> **Problem to work on**: Which lines in the data contain the word "Target"? Please copy each of them.

══ Records supplied

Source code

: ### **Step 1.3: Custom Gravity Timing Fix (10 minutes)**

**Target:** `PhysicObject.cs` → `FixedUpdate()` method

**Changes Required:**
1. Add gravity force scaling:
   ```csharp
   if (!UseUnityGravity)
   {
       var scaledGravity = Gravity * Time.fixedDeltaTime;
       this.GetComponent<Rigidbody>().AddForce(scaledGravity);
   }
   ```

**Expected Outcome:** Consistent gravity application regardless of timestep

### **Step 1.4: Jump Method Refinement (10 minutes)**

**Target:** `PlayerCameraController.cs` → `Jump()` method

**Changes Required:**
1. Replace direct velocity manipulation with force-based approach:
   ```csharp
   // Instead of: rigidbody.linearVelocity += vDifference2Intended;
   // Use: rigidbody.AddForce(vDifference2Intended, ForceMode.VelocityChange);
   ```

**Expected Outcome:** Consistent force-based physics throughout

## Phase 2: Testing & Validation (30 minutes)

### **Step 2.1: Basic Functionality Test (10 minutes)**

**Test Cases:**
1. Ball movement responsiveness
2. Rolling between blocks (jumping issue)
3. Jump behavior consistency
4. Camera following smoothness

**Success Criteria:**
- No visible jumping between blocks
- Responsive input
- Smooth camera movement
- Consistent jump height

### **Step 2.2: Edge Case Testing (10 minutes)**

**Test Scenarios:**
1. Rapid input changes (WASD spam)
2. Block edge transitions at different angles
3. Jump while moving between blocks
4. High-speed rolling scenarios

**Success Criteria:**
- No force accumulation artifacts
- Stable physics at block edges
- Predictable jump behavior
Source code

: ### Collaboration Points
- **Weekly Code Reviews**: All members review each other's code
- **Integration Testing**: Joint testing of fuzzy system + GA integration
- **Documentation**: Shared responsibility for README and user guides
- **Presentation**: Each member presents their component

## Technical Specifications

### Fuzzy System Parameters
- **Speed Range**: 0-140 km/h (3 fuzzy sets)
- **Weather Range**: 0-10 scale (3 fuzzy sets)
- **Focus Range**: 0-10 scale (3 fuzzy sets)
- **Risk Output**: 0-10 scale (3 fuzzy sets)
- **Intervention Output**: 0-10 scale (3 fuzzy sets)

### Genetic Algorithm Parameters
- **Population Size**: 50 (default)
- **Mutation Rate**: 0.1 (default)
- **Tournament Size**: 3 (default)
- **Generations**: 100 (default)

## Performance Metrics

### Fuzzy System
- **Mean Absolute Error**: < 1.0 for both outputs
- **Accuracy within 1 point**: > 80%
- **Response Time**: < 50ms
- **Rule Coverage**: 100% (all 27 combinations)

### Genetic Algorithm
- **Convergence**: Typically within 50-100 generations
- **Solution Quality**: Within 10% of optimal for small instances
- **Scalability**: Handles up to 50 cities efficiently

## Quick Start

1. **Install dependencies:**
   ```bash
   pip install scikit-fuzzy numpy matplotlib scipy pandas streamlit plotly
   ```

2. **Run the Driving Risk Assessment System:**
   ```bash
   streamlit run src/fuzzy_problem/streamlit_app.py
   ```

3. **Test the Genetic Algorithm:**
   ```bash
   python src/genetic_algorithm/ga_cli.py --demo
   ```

════

> **Response area**:
**Target:** `PhysicObject.cs` → `FixedUpdate()` method
**Target:** `PlayerCameraController.cs` → `Jump()` method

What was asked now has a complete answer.